◆ **Exercise**: Repeat nothing but the lines below running from the one containing "[634,57,694,77] 30days ->" to the one containing "[643,369,748,386] cumbersome ->". Keep both end lines.

◆ **Records to use**:
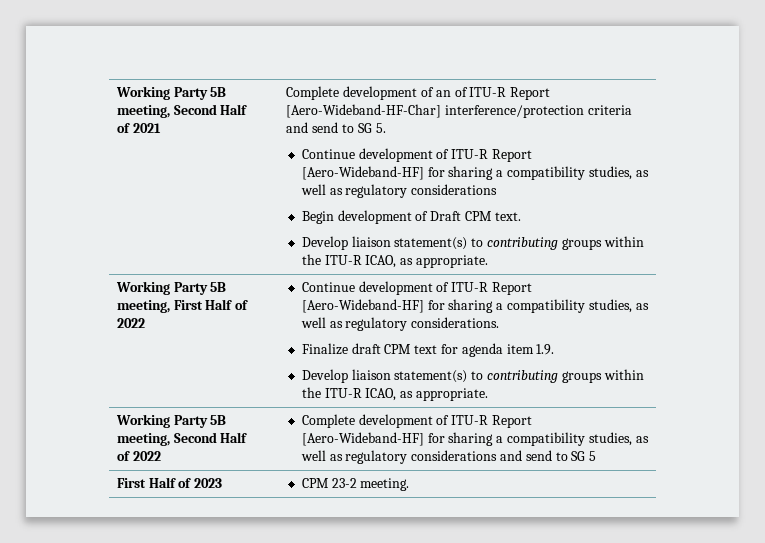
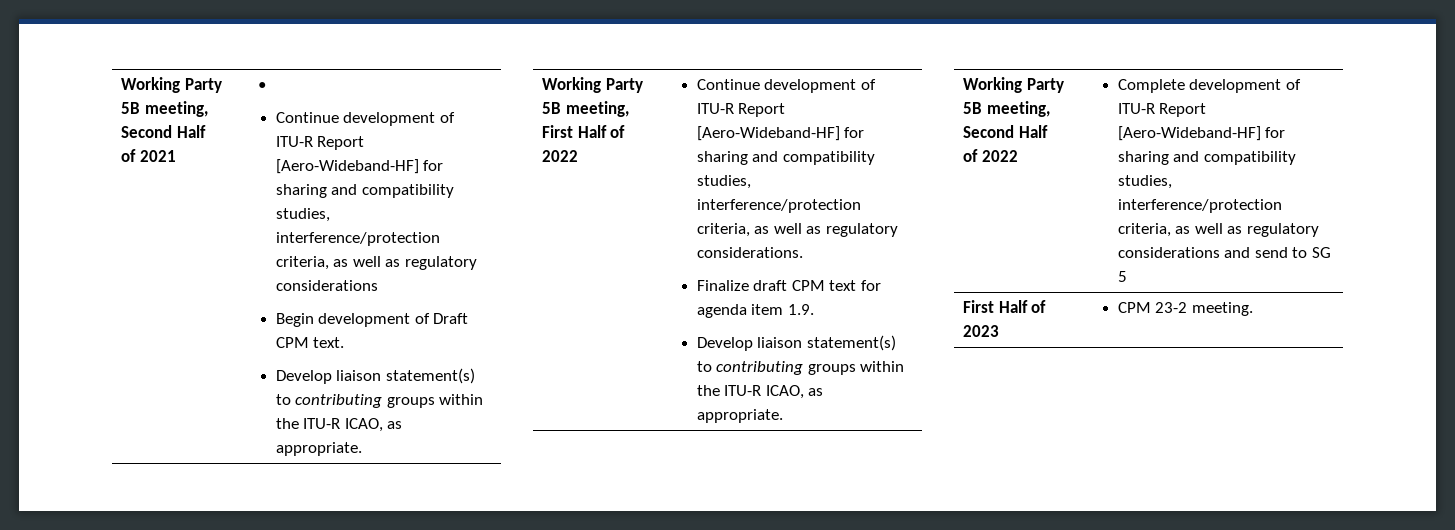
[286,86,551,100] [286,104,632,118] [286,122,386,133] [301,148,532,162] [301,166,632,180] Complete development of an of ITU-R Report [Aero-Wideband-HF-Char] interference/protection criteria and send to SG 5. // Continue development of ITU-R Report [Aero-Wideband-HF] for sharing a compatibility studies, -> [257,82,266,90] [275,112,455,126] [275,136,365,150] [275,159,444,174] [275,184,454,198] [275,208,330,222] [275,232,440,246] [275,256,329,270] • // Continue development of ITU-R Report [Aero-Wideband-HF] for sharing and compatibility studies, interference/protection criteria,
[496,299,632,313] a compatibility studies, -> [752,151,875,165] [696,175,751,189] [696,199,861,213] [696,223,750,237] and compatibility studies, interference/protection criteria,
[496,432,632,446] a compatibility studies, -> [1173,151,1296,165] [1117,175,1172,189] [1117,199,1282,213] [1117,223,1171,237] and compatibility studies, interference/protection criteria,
---
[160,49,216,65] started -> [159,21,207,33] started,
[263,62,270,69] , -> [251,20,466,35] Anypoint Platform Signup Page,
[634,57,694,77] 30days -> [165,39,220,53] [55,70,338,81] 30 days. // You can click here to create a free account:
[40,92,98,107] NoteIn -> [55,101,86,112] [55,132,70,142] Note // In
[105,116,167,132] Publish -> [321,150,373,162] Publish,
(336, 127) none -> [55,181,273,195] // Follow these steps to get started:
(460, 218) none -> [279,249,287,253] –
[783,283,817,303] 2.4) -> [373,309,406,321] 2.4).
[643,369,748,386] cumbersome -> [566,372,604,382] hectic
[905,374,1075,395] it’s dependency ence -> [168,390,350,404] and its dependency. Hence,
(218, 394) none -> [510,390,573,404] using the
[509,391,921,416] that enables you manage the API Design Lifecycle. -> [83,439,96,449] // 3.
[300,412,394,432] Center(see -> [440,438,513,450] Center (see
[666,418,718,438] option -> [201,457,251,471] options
* * *
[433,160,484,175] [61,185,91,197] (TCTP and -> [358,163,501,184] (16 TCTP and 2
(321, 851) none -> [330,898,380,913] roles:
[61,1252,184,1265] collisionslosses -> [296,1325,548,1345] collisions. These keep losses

◆ **Reply to the exercise**:
[634,57,694,77] 30days -> [165,39,220,53] [55,70,338,81] 30 days. // You can click here to create a free account:
[40,92,98,107] NoteIn -> [55,101,86,112] [55,132,70,142] Note // In
[105,116,167,132] Publish -> [321,150,373,162] Publish,
(336, 127) none -> [55,181,273,195] // Follow these steps to get started:
(460, 218) none -> [279,249,287,253] –
[783,283,817,303] 2.4) -> [373,309,406,321] 2.4).
[643,369,748,386] cumbersome -> [566,372,604,382] hectic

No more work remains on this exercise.